When she started at UC Davis, Annette Hoff hoped to eventually land a veterinary job. But that was before making friends with some of the school’s viticulture students.
“They were having way more fun than I was,” she says. “It dawned on me wine was a possibility for a career.”
The Cima Collina winemaker now has 25 years of experience, beginning in Sonoma and Napa. She moved to Monterey County in 1998 and started her label six years later. Recently, Hoff opened a tasting room at her Marina winery (3344 Paul Davis Drive) – one that’s different than most, outfitted with community tables and couches.

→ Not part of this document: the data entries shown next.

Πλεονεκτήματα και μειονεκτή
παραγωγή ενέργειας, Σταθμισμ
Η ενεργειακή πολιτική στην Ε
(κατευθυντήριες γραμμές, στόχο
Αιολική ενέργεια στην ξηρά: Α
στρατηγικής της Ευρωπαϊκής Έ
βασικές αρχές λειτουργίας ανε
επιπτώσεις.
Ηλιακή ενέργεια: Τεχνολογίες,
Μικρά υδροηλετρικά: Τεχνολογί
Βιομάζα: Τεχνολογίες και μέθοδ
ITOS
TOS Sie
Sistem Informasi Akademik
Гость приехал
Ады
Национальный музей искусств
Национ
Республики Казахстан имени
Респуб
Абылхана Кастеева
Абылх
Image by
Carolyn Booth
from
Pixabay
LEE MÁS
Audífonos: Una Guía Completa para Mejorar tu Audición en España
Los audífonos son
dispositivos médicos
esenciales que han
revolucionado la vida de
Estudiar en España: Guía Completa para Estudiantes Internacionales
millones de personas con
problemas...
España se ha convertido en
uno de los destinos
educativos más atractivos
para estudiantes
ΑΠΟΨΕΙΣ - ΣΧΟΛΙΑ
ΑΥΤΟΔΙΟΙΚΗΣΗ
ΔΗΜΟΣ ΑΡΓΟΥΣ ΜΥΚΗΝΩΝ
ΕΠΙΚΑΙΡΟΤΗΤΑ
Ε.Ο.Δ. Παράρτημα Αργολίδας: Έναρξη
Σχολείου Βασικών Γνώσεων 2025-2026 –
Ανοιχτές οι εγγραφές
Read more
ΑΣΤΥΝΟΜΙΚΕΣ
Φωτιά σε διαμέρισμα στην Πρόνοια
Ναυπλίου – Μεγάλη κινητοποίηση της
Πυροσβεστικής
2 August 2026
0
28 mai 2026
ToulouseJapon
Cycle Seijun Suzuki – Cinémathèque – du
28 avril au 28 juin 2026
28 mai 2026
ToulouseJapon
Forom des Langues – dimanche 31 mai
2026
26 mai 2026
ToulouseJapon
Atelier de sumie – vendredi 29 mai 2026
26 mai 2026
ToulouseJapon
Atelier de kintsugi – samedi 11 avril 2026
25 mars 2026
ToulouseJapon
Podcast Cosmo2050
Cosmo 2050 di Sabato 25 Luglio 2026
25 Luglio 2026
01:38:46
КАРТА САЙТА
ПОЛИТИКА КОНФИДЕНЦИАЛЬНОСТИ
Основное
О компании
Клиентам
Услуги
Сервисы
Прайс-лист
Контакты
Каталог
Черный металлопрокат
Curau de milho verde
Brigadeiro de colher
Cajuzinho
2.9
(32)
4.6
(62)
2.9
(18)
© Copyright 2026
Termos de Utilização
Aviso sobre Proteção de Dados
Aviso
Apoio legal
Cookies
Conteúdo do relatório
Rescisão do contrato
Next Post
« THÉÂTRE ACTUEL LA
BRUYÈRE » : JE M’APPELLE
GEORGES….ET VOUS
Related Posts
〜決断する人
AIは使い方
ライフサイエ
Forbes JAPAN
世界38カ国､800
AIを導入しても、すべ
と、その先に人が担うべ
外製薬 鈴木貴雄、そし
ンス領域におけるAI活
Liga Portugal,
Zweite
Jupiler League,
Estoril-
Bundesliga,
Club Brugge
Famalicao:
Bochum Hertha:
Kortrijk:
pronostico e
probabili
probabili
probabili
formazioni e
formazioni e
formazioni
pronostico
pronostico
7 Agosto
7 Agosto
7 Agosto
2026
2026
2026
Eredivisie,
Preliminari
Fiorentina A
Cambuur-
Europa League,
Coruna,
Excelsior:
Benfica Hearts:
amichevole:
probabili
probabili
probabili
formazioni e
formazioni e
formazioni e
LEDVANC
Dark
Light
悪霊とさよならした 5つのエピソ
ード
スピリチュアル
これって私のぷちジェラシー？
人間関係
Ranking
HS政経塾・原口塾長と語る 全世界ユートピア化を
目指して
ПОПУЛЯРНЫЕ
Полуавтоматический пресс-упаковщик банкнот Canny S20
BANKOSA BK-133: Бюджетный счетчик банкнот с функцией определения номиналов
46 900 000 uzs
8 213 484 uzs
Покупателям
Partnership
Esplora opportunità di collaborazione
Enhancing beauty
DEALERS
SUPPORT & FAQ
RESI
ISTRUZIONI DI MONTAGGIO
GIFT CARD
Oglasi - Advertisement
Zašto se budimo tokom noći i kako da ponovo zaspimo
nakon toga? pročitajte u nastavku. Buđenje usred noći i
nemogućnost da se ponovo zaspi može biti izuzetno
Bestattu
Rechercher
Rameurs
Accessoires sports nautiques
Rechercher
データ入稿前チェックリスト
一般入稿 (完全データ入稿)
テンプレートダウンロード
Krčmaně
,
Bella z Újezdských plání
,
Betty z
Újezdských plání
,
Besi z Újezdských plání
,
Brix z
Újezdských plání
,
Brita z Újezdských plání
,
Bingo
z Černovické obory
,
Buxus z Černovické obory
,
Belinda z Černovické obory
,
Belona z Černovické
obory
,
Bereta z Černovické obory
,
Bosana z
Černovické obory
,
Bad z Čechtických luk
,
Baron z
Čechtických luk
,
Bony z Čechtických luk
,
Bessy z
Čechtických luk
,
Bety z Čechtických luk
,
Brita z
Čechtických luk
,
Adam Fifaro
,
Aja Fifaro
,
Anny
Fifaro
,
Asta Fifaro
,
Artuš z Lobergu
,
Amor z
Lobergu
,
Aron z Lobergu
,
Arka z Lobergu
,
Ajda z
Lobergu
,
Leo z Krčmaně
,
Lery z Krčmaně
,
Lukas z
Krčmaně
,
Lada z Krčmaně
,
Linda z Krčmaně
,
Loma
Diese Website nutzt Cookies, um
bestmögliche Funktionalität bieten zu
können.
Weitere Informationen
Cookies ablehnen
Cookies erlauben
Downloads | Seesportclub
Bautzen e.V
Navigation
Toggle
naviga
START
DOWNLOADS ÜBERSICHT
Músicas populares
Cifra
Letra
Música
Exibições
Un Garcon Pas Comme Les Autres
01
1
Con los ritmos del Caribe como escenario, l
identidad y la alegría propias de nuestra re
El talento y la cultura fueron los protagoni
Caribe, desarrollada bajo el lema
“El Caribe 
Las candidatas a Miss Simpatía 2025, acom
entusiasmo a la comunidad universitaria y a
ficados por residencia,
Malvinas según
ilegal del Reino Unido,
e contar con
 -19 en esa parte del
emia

Weekly: What is it about wine that keeps you interested?
Hoff: I feel privileged to witness the transformation of grape juice into wine. It’s a miraculous process. Grape juice is sticky, cloudy and kinda gross. You witness the acids and other components transform into a clear wine, almost as if a gem has been revealed.
People think of winemaking as glamorous. It’s the opposite. It’s dirty, it’s rough, it’s frustrating at times. I don’t sit around drinking wine and carousing with friends. We’re cleaning barrels, cleaning drains. There’s a lot of cleaning involved. But it’s balanced by passion. That’s what makes it great.
When you start out, are you worried about making mistakes?
Of course. It’s scary as heck. It’s a risky business. But that’s part of it – learning from mistakes.
What do you do when not making wine?
I’m an apprentice falconer. I have a red tailed hawk. That’s been a big adventure. I’ve always been interested in birds and I’m learning so much. My goal is to influence bird management at small vineyards. Falconry has been a fantastic way to manage birds. They don’t want to be around.